Panel offers advice for dealing with mental illness


Erase the stigma

Pulse Editor and Pulse Editor

Erasing the stigma is what members of the Student Wellness Network emphasized to a room full of students during a panel in the Union on Wednesday night.

The panel discussion, a part of the National Eating Disorders Awareness Week hosted by SWN at the University, was for students who had questions about their own struggles or interest in dealing with anxiety, eating disorders and mental health.

Caroline Keller, junior and president of the Student Wellness Network, was one of many people who shared her experiences struggling with anxiety and eating disorders.

“Can’t you tell I’m starting to become anxious?” Keller said.

Keller shared her story to help audience members feel comfortable to ask questions.

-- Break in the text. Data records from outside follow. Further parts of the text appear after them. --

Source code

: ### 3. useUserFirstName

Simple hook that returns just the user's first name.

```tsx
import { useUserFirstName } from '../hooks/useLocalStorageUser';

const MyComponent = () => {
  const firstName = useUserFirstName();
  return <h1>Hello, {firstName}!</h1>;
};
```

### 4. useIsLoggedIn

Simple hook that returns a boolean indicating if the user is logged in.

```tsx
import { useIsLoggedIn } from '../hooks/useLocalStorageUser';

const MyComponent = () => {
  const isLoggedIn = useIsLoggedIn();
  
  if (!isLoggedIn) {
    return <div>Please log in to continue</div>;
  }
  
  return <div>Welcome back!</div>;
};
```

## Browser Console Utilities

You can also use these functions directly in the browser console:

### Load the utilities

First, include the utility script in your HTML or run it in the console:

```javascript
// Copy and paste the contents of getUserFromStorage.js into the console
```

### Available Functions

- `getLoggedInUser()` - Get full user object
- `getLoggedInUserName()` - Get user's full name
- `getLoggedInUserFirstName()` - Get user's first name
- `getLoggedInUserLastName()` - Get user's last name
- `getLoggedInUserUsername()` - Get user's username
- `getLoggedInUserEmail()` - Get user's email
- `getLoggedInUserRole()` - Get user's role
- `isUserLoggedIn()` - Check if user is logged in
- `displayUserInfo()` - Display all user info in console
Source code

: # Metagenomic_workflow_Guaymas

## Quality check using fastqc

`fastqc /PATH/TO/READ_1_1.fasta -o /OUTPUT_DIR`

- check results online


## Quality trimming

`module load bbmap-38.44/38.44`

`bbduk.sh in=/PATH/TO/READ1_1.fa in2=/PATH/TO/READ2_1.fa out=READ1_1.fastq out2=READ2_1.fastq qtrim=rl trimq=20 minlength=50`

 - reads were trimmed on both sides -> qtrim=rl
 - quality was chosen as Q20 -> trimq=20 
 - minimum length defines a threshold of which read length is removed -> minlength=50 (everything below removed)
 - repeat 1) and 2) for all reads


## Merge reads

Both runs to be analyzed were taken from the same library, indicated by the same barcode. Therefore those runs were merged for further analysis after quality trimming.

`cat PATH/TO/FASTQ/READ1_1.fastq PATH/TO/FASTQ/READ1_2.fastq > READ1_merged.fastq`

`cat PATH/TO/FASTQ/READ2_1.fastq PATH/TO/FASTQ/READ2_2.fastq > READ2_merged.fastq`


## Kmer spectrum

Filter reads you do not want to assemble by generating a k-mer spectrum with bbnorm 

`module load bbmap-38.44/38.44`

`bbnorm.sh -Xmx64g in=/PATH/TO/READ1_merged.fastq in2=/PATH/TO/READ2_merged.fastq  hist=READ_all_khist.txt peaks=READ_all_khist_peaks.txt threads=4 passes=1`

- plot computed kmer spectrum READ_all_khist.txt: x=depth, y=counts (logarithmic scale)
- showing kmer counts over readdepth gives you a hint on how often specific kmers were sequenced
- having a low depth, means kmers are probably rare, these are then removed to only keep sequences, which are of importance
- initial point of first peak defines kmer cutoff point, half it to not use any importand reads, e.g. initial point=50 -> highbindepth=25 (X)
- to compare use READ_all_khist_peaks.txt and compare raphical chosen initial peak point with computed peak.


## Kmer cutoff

The SWN members answered questions and gave advice on issues they had in previous years concerning signs, how to help friends who may have an eating disorder and techniques to help anxiety struggles.

Keller said to portray the best healthy lifestyle choices in front of friends who may be showing sings of an eating disorder.

Stefani Hathaway, psychologist counselor at the Wellness Center, said one thing not to do is “hounding friends” about it.

“Let them know that they really are worried about them,” Hathaway said. “You try not to label them with a disorder; it needs to be a person’s choice to want help.”

Even though some people may be diagnosed with a mental health disorder, Hathaway said you could fix it.

“[People] can result in a period of time, and not necessarily your whole life [with treatment],” Hathaway said.

Over-simplification of these eating disorders in the media is one problem Keller said they might stem from.

“Social media and movies can portray people with a mental illness to the extreme — like depression is where we stay in our beds all day,” Keller said. “They make it seem like it’s completely obvious.”

Eating disorders correlate with mental health because it can lead to different thought and emotional patterns, Hathaway said.

“It can lead to multiple mental issues such as perfectionist, controlling, being out of control and relation elements,” Hathaway said. “It varies but can result in a lot.”

Keller said one way to turn this around is to recognize it is portrayed in a negative light and not something to strive to become.

“To a certain extent, we all experience anxiety,” Keller said. “It just happens to some more often.”

The panel members shared some techniques to the audience to help cope, whether they are going through a mental health disorder or they have a friend who is.

“Yoga and meditation can be a stress reliever,” said Megan Small, junior psychology major on the panel.

Seeing her parents upset was something Small said was one of the most difficult things to deal with.

“Seeing a therapist was an important thing for me,” Small said. “I think it is important for students with or without {a mental health disorder] to talk to someone.”